Before coming to university, I was told two of many things:

1) Uni life is like a rollercoaster, you experience some of the best and most exciting days of your life, but in contrast to that, you experience some of the worst.

2) After about 6 weeks you hit a metaphorical sort of ‘wall,’ where everything stops being so new and exciting and the realisation that your degree hangs in the balance of the next half semester.

Other than the fact that I often miss my family, this has not directly affected me, but I’ve begun noticing a paradigm shift in the attitudes of some of my friends, both in my degree and in my hall. I’ve been very interested in the contrasting responses from different people to the same sorts of stresses.

 

Starting with the simple fact that as we are hitting the first run of tests in all degrees, the number of people that turn up to lectures is depleting. In those first blissful six weeks of uni, lecture theatres were jam-packed with smart and smiling faces, shiny new MacBooks and people all ready to learn. Almost immediately after getting back, I don’t think I have seen a full lecture theatre, even in law… That may be due to the catch-up pressure that comes after a break from lectures or that everyone is trying desperately to get assignments and studying done.

I’ve heard passing comments from friends such as “Is my engineering degree really worth it? I could just do commerce and be done in 3 years,” “I worked so hard on this assignment and still got a B+” and “So many biomed students are thinking of dropping out of the med race because they know that they won’t get the necessary A+ to get into med.” The most interesting responses to stress that I have seen was between two of the people that I have grown to be closest to at O’Rorke. I remember [person X] saying things along the lines of “I want to get into med and I study so hard, but everyone else just seems to ‘get it’ more than I do. If I don’t get into med my parents will be so disappointed in me.” They spent hours in their room studying as hard as anyone else out there, losing sleep over a test that had already gone and burying themselves in books, hardly taking any breaks.

Contrasting to this, [person Y] said “Is this really what I want to do with my life? Should I just drop out now? Is uni really where I am supposed to find myself?” And because of this, they spent a week just being down and upset, subsequently avoiding study altogether.

 

Of course, university is hard work and I think we all know that we are buying into hours of studying from the moment that we accept our offer of a course. But in my opinion, it is so important to take time for yourself, not so much time that we’re not working at all, but not so little that we’re hardly ever leaving our rooms.
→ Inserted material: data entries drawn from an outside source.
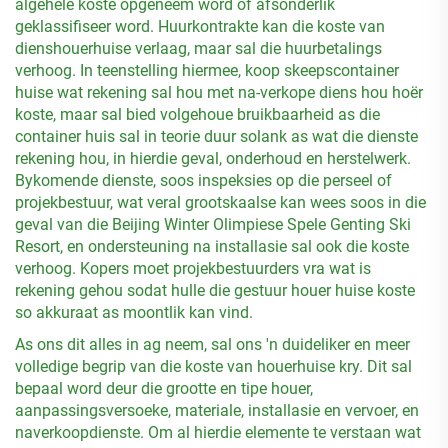
algehele koste opgeneem word of afsonderlik
geklassifiseer word. Huurkontrakte kan die koste van
dienshouerhuise verlaag, maar sal die huurbetalings
verhoog. In teenstelling hiermee, koop skeepscontainer
huise wat rekening sal hou met na-verkope diens hou hoër
koste, maar sal bied volgehoue bruikbaarheid as die
container huis sal in teorie duur solank as wat die dienste
rekening hou, in hierdie geval, onderhoud en herstelwerk.
Bykomende dienste, soos inspeksies op die perseel of
projekbestuur, wat veral grootskaalse kan wees soos in die
geval van die Beijing Winter Olimpiese Spele Genting Ski
Resort, en ondersteuning na installasie sal ook die koste
verhoog. Kopers moet projekbestuurders vra wat is
rekening gehou sodat hulle die gestuur houer huise koste
so akkuraat as moontlik kan vind.
As ons dit alles in ag neem, sal ons 'n duideliker en meer
volledige begrip van die koste van houerhuise kry. Dit sal
bepaal word deur die grootte en tipe houer,
aanpassingsversoeke, materiale, installasie en vervoer, en
naverkoopdienste. Om al hierdie elemente te verstaan wat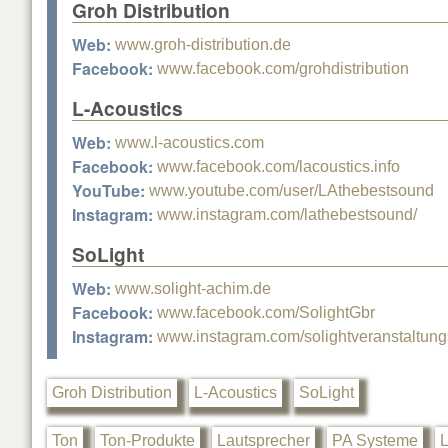
Groh Distribution
Web:
www.groh-distribution.de
Facebook:
www.facebook.com/grohdistribution
L-Acoustics
Web:
www.l-acoustics.com
Facebook:
www.facebook.com/lacoustics.info
YouTube:
www.youtube.com/user/LAthebestsound
Instagram:
www.instagram.com/lathebestsound/
SoLight
Web:
www.solight-achim.de
Facebook:
www.facebook.com/SolightGbr
Instagram:
www.instagram.com/solightveranstaltung
Groh Distribution
L-Acoustics
SoLight
Ton
Ton-Produkte
Lautsprecher
PA Systeme
L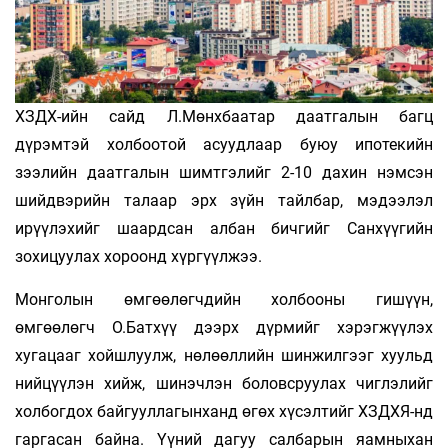
ХЗДХ-ийн сайд Л.Мөнхбаатар даатгалын багц
дүрэмтэй холбоотой асуудлаар буюу ипотекийн
зээлийн даатгалын шимтгэлийг 2-10 дахин нэмсэн
шийдвэрийн талаар эрх зүйн тайлбар, мэдээлэл
ирүүлэхийг шаардсан албан бичгийг Санхүүгийн
зохицуулах хороонд хүргүүлжээ.
Монголын өмгөөлөгчдийн холбооны гишүүн,
өмгөөлөгч О.Батхүү дээрх дүрмийг хэрэгжүүлэх
хугацааг хойшлуулж, нөлөөллийн шинжилгээг хуульд
нийцүүлэн хийж, шинэчлэн боловсруулах чиглэлийг
холбогдох байгууллагынханд өгөх хүсэлтийг ХЗДХЯ-нд
гаргасан байна. Үүний дагуу салбарын яамныхан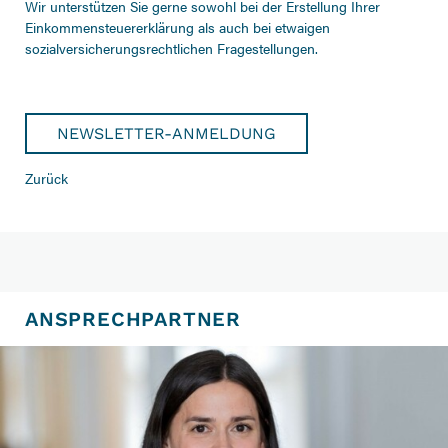
Wir unterstützen Sie gerne sowohl bei der Erstellung Ihrer
Einkommensteuererklärung als auch bei etwaigen
sozialversicherungsrechtlichen Fragestellungen.
NEWSLETTER-ANMELDUNG
Zurück
ANSPRECHPARTNER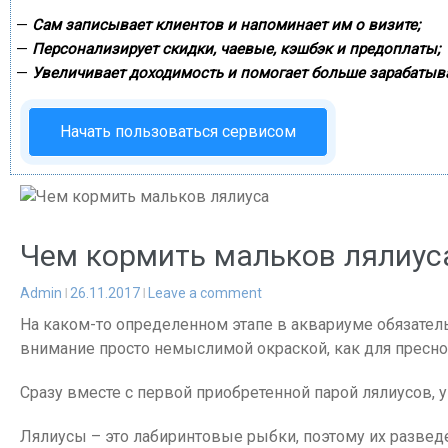
—
Сам записывает клиентов и напоминает им о визите;
—
Персонализирует скидки, чаевые, кэшбэк и предоплаты;
—
Увеличивает доходимость и помогает больше зарабатыва
Начать пользоваться сервисом
Чем кормить мальков лялиус
Admin
26.11.2017
Leave a comment
На каком-то определенном этапе в аквариуме обязате
внимание просто немыслимой окраской, как для пресн
Сразу вместе с первой приобретенной парой лялиусов, 
Лялиусы – это лабиринтовые рыбки, поэтому их развед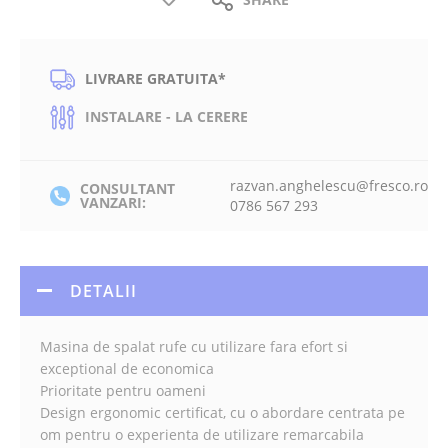
LIVRARE GRATUITA*
INSTALARE - LA CERERE
razvan.anghelescu@fresco.ro
CONSULTANT
VANZARI:
0786 567 293
DETALII
Masina de spalat rufe cu utilizare fara efort si
exceptional de economica
Prioritate pentru oameni
Design ergonomic certificat, cu o abordare centrata pe
om pentru o experienta de utilizare remarcabila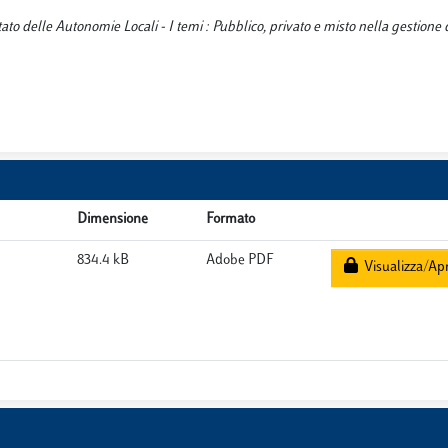
to delle Autonomie Locali - I temi : Pubblico, privato e misto nella gestione d
Dimensione
Formato
834.4 kB
Adobe PDF
Visualizza/Apr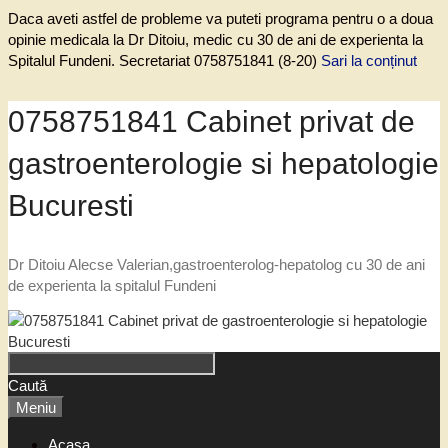
Daca aveti astfel de probleme va puteti programa pentru o a doua
opinie medicala la Dr Ditoiu, medic cu 30 de ani de experienta la
Spitalul Fundeni. Secretariat 0758751841 (8-20)
Sari la conținut
0758751841 Cabinet privat de
gastroenterologie si hepatologie
Bucuresti
Dr Ditoiu Alecse Valerian,gastroenterolog-hepatolog cu 30 de ani
de experienta la spitalul Fundeni
Caută
Meniu
Acasa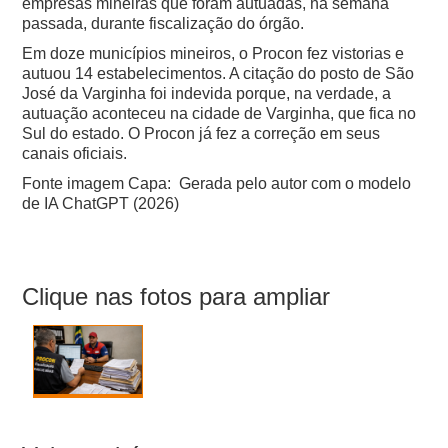
empresas mineiras que foram autuadas, na semana
passada, durante fiscalização do órgão.
Em doze municípios mineiros, o Procon fez vistorias e
autuou 14 estabelecimentos. A citação do posto de São
José da Varginha foi indevida porque, na verdade, a
autuação aconteceu na cidade de Varginha, que fica no
Sul do estado. O Procon já fez a correção em seus
canais oficiais.
Fonte imagem Capa: Gerada pelo autor com o modelo
de IA ChatGPT (2026)
Clique nas fotos para ampliar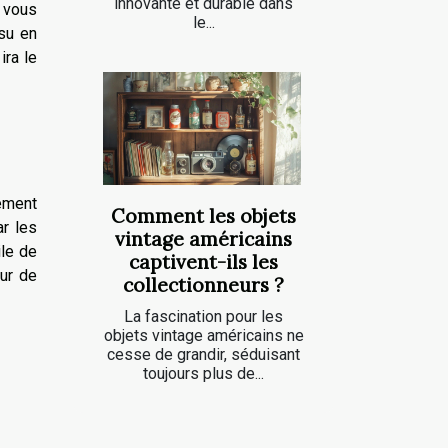
innovante et durable dans
l vous
le...
ssu en
ira le
lement
Comment les objets
ar les
vintage américains
ile de
captivent-ils les
ur de
collectionneurs ?
La fascination pour les
objets vintage américains ne
cesse de grandir, séduisant
toujours plus de...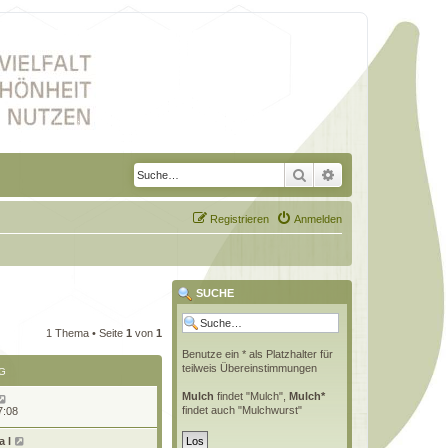
Suche
Erweiterte Suche
Registrieren
Anmelden
SUCHE
1 Thema • Seite
1
von
1
Benutze ein * als Platzhalter für
teilweis Übereinstimmungen
G
Mulch
findet "Mulch",
Mulch*
findet auch "Mulchwurst"
7:08
 l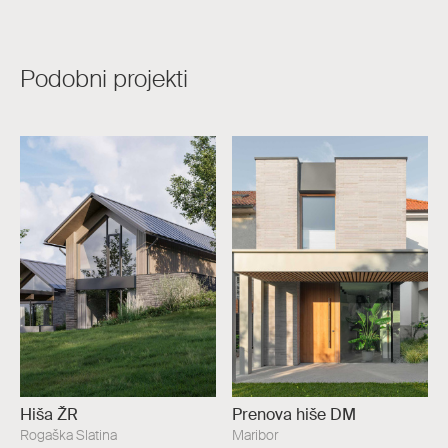
Podobni projekti
Hiša ŽR
Prenova hiše DM
Rogaška Slatina
Maribor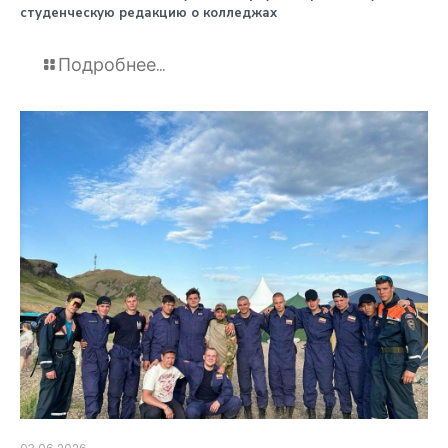
студенческую редакцию о колледжах
Подробнее...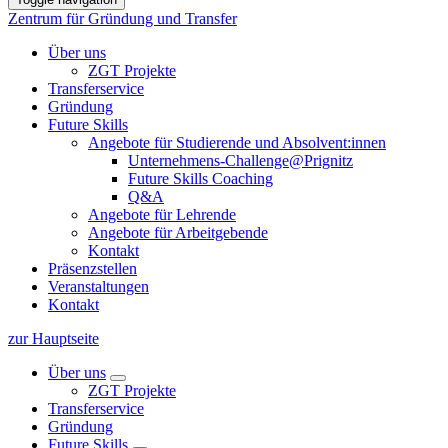
Zentrum für Gründung und Transfer
Über uns
ZGT Projekte
Transferservice
Gründung
Future Skills
Angebote für Studierende und Absolvent:innen
Unternehmens-Challenge@Prignitz
Future Skills Coaching
Q&A
Angebote für Lehrende
Angebote für Arbeitgebende
Kontakt
Präsenzstellen
Veranstaltungen
Kontakt
zur Hauptseite
Über uns
ZGT Projekte
Transferservice
Gründung
Future Skills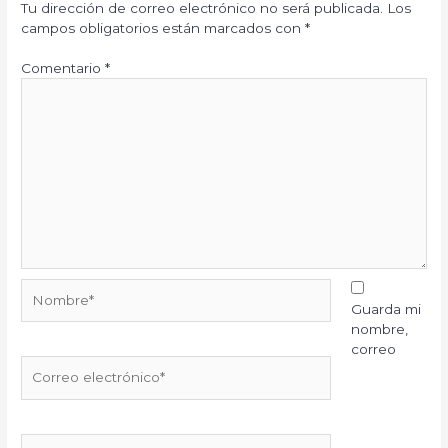
Tu dirección de correo electrónico no será publicada.
Los
campos obligatorios están marcados con
*
Comentario
*
Nombre*
Guarda mi
nombre,
correo
Correo
electrónico*
Web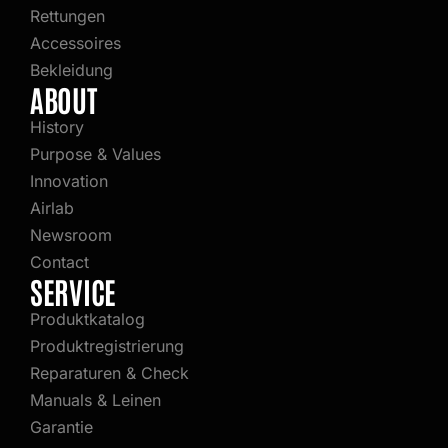
Rettungen
Accessoires
Bekleidung
ABOUT
History
Purpose & Values
Innovation
Airlab
Newsroom
Contact
SERVICE
Produktkatalog
Produktregistrierung
Reparaturen & Check
Manuals & Leinen
Garantie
From my experience, there is a vast multitude of ways that we can deal with the stresses that come with study. As a naturally nervous person, I’ve found that the best way to calm down and get away from work anxieties is to utilize some of the classes at the gym that you get with being part of a hall. Yoga and ballet barre classes have been great ways to unwind and even though you may not think that it is worth getting away from the books for something as trivial as a yoga class, I have regularly felt so much better for having gone. If that doesn’t work for you, try going for a walk, or something totally different from your norm- maybe take up sketching!